The Michigan Interstate Railway was formed on August 27, 1977, to operate the Ann Arbor Railroad main line from Toledo, Ohio, to Elberta, Michigan. It succeeded Conrail as the designated operator of the line; Conrail had operated the line since 1976, following the Ann Arbor Railroad's bankruptcy.

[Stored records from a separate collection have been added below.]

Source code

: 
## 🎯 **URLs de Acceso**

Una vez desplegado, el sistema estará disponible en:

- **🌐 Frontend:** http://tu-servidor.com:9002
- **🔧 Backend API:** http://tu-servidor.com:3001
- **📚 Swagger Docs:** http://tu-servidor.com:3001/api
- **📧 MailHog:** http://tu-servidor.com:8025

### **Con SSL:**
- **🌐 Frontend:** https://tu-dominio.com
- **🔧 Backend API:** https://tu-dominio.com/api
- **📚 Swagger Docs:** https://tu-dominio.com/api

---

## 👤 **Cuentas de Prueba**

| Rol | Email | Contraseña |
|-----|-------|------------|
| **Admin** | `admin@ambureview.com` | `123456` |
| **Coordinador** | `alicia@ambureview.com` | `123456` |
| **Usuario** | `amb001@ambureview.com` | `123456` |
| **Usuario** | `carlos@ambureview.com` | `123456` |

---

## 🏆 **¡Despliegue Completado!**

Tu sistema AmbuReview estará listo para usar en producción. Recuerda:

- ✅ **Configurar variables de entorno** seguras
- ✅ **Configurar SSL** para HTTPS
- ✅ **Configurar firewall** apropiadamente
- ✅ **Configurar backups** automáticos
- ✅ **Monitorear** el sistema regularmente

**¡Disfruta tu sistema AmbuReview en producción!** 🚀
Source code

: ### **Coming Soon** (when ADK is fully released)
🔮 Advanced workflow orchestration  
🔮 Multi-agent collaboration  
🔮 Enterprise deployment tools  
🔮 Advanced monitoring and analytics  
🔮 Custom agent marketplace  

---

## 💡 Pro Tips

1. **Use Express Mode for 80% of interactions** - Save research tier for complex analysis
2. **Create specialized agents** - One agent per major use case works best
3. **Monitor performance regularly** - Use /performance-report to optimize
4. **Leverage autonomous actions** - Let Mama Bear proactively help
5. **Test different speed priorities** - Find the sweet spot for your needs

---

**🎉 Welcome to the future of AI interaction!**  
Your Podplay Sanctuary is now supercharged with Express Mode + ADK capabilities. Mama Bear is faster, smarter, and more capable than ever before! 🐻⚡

The Ann Arbor Railroad (1895–1976) had declared bankruptcy and was included in the assets of Conrail, formed on April 1, 1976. The MIRC operated until October 7, 1988, when the Ann Arbor Acquisition Corporation acquired all assets.

==Operations==
The Michigan Interstate Railway operated over the Ann Arbor Railroad main line from Toledo, Ohio to Elberta, Michigan. The MIRC assumed operations from Conrail on October 1, 1977, and operated until October 7, 1988. Elberta was the site of the railroad's ferry operations. The ferry operations ceased in April 1982 and service north of Cadillac, Michigan was reduced to a sand pit just south of Yuma, Michigan. Additionally, the Tuscola and Saginaw Bay Railway acquired operations north of Ann Arbor, Michigan in 1982. In 1983, the MIRC filed for reorganization and the trustee for the estate purchased the remaining portion of the MIRC from Toledo, Ohio to Ann Arbor, Michigan in September 1985. The MIRC continued to operate until October 7, 1988, when all assets were acquired by the Ann Arbor Acquisition Corporation.

==Roster==
The Michigan Interstate Railway operated equipment that had been used by the previous operator, the Ann Arbor Railroad. The Ann Arbor Railroad purchased ten new EMD GP35s in 1962 that were built and delivered in 1963. When the MIRC assumed operations in 1977, the EMD GP35s were in a state of disrepair. The MIRC rebuilt eight of the EMD GP35s for service. Additionally, the MIRC also operated three ALCO S-3s, two ALCO RS-1s, and two ALCO RS-2s.